I’m Audrey Clement, the Independent candidate for Arlington County Board on November 3. As a 22-year Westover resident, long time civic activist, and past member of the Transportation Commission, I’m running for County Board because it has pushed harmful policies resulting in:
- excessive taxation, and
- massive infill development with major impacts on traffic, schools, runoff and tree canopy.
The FY 2027 budget hearings are over, and the upshot is that you will likely be socked with declining services on top of a 2 cent real estate tax rate hike. Although the proposed FY 2027 budget has the same bottom line as the FY 2026 budget–$1.69 billon, it provides for 56 fewer employees, the elimination of one library and one athletic program, and a 4.8 percent real estate tax hike (Proposed Budget Overview, pp. 4-6). Even with a 1.5 cent rate hike, every household will pay on average an additional $422 for a lower level of service (Budget Overview, p. 29).
How can the County demand that you pay more for less? Because commercial real estate tax revenue has tanked due to a 23.5 percent office vacancy rate (Proposed Budget Overview, p. 2). Gone are the days when Arlington’s commercial sector picked up half the County’s real estate taxes.
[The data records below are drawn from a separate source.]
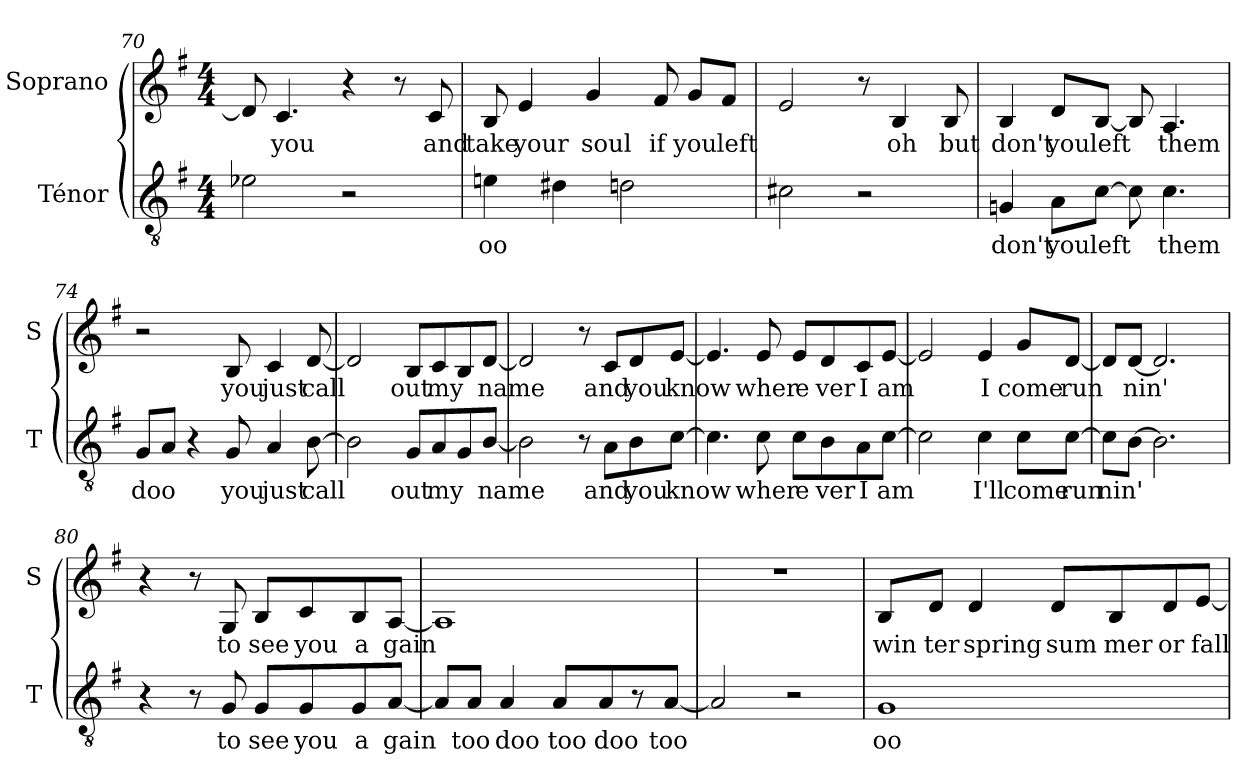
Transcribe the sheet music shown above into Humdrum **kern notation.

**kern	**text	**kern	**text
*part2	*part2	*part1	*part1
*staff2	*staff2	*staff1	*staff1
*I"Ténor	*	*I"Soprano	*
*I'T	*	*I'S	*
*clefGv2	*	*clefG2	*
*k[f#]	*	*k[f#]	*
*G:	*	*G:	*
*M4/4	*	*M4/4	*
=70	=70	=70	=70
2e-X\	.	8d/]	.
!	!	!	!LO:LY:b
.	.	4.c/	you
2r	.	4r	.
.	.	8r	.
!	!	!	!LO:LY:b
.	.	8c/	and
=71	=71	=71	=71
!	!LO:LY:b	!	!
!	!	!	!LO:LY:b
4en\	oo	8B/	take
!	!	!	!LO:LY:b
.	.	4e/	your
4d#X\	.	.	.
!	!	!	!LO:LY:b
.	.	4g/	soul
2dn\	.	.	.
!	!	!	!LO:LY:b
.	.	8f#/	if
!	!	!	!LO:LY:b
.	.	8g/L	you
!	!	!	!LO:LY:b
.	.	8f#/J	left
!!LO:LB:g=z
=72	=72	=72	=72
2c#X\	.	2e/	.
2r	.	8r	.
!	!	!	!LO:LY:b
.	.	4B/	oh
!	!	!	!LO:LY:b
.	.	8B/	but
=73	=73	=73	=73
!	!LO:LY:b	!	!
!	!	!	!LO:LY:b
4Gn/	don't	4B/	don't
!	!LO:LY:b	!	!
!	!	!	!LO:LY:b
8A\L	you	8d/L	you
!	!LO:LY:b	!	!
!	!	!	!LO:LY:b
[8c\J	left	[8B/J	left
8c\]	.	8B/]	.
!	!LO:LY:b	!	!
!	!	!	!LO:LY:b
4.c\	them	4.A/	them
=74	=74	=74	=74
!	!LO:LY:b	!	!
8G/L	doo	2r	.
8A/J	.	.	.
4r	.	.	.
!	!LO:LY:b	!	!
!	!	!	!LO:LY:b
8G/	you	8B/	you
!	!LO:LY:b	!	!
!	!	!	!LO:LY:b
4A/	just	4c/	just
!	!LO:LY:b	!	!
!	!	!	!LO:LY:b
[8B\	call	[8d/	call
=75	=75	=75	=75
2B\]	.	2d/]	.
!	!LO:LY:b	!	!
!	!	!	!LO:LY:b
8G/L	out	8B/L	out
!	!LO:LY:b	!	!
!	!	!	!LO:LY:b
8A/	my	8c/	my
8G/	.	8B/	.
!	!LO:LY:b	!	!
!	!	!	!LO:LY:b
[8B/J	name	[8d/J	name
!!LO:LB:g=z
=76	=76	=76	=76
2B\]	.	2d/]	.
8r	.	8r	.
!	!LO:LY:b	!	!
!	!	!	!LO:LY:b
8A\L	and	8c/L	and
!	!LO:LY:b	!	!
!	!	!	!LO:LY:b
8B\	you	8d/	you
!	!LO:LY:b	!	!
!	!	!	!LO:LY:b
[8c\J	know	[8e/J	know
=77	=77	=77	=77
4.c\]	.	4.e/]	.
!	!LO:LY:b	!	!
!	!	!	!LO:LY:b
8c\	wher	8e/	wher
!	!LO:LY:b	!	!
!	!	!	!LO:LY:b
8c\L	e	8e/L	e
!	!LO:LY:b	!	!
!	!	!	!LO:LY:b
8B\	ver	8d/	ver
!	!LO:LY:b	!	!
!	!	!	!LO:LY:b
8A\	I	8c/	I
!	!LO:LY:b	!	!
!	!	!	!LO:LY:b
[8c\J	am	[8e/J	am
=78	=78	=78	=78
2c\]	.	2e/]	.
!	!LO:LY:b	!	!
!	!	!	!LO:LY:b
4c\	I'll	4e/	I
!	!LO:LY:b	!	!
!	!	!	!LO:LY:b
8c\L	come	8g/L	come
!	!LO:LY:b	!	!
!	!	!	!LO:LY:b
[8c\J	run	[8d/J	run
=79	=79	=79	=79
!	!LO:LY:b	!	!
8c\L]	nin'	8d/L]	.
!	!	!	!LO:LY:b
[8B\J	.	[8d/J	nin'
2.B\]	.	2.d/]	.
!!LO:LB:g=z
=80	=80	=80	=80
4r	.	4r	.
8r	.	8r	.
!	!LO:LY:b	!	!
!	!	!	!LO:LY:b
8G/	to	8G/	to
!	!LO:LY:b	!	!
!	!	!	!LO:LY:b
8G/L	see	8B/L	see
!	!LO:LY:b	!	!
!	!	!	!LO:LY:b
8G/	you	8c/	you
!	!LO:LY:b	!	!
!	!	!	!LO:LY:b
8G/	a	8B/	a
!	!LO:LY:b	!	!
!	!	!	!LO:LY:b
[8A/J	gain	[8A/J	gain
=81	=81	=81	=81
8A/L]	.	1A]	.
!	!LO:LY:b	!	!
8A/J	too	.	.
!	!LO:LY:b	!	!
4A/	doo	.	.
!	!LO:LY:b	!	!
8A/L	too	.	.
!	!LO:LY:b	!	!
8A/	doo	.	.
8r	.	.	.
!	!LO:LY:b	!	!
[8A/J	too	.	.
=82	=82	=82	=82
2A/]	.	1r	.
2r	.	.	.
=83	=83	=83	=83
!	!LO:LY:b	!	!
!	!	!	!LO:LY:b
1G	oo	8B/L	win
!	!	!	!LO:LY:b
.	.	8d/J	ter
!	!	!	!LO:LY:b
.	.	4d/	spring
!	!	!	!LO:LY:b
.	.	8d/L	sum
!	!	!	!LO:LY:b
.	.	8B/	mer
!	!	!	!LO:LY:b
.	.	8d/	or
!	!	!	!LO:LY:b
.	.	[8e/J	fall
=	=	=	=
*-	*-	*-	*-
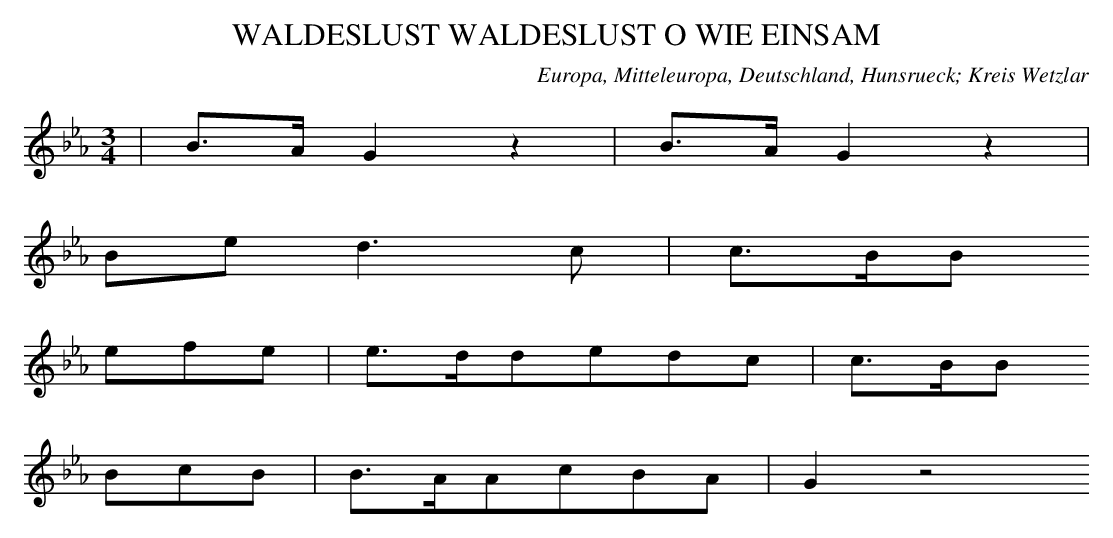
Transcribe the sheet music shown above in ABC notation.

X:1
T: WALDESLUST WALDESLUST O WIE EINSAM
O: Europa, Mitteleuropa, Deutschland, Hunsrueck; Kreis Wetzlar
M: 3/4
L: 1/16
K: Eb
 | B3AG4z4 | B3AG4z4 |
B2e2d6c2 | c3BB2
e2f2e2 | e3dd2e2d2c2 | c3BB2
B2c2B2 | B3AA2c2B2A2 | G4z8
Now the residential/commercial tax revenue split is 57% and 43% respectively (Proposed Budget, p. 135).
If County Board were able to think outside the box, it could increase the real estate tax base by recruiting tax burdened NYC entrepreneurs to relocate here. For example, the income tax rate for wealthy New Yorkers tops at 10.9 percent due to a wealth tax imposed by then Governor Cuomo in 2021 and recently extended by Governor Hochul for another 5 years. That compares with a maximum 5.75 percent income tax rate in Virginia.
If Governor Hochul doesn’t cave to NYC Mayor Mamdani’s demand for an additional 2 percent wealth tax to cover the city’s deficit, he’s threatened to hike property taxes by 9.5 percent. Either way New York’s merchant class is tax burdened. In fact according to Politico “More than 40 percent of the [NY] state government’s revenue comes from a small number of very rich taxpayers. If they leave, New York’s finances would take a hit.”
If elected I pledge to:
- Seek immediate tax relief for residents and businesses.
- Lobby tax burdened New York City businesses to relocate to Arlington County.
- Stop Missing Middle up-zoning by lobbying to preserve single family neighborhoods.
- Lobby the federal government to restore the federal workforce.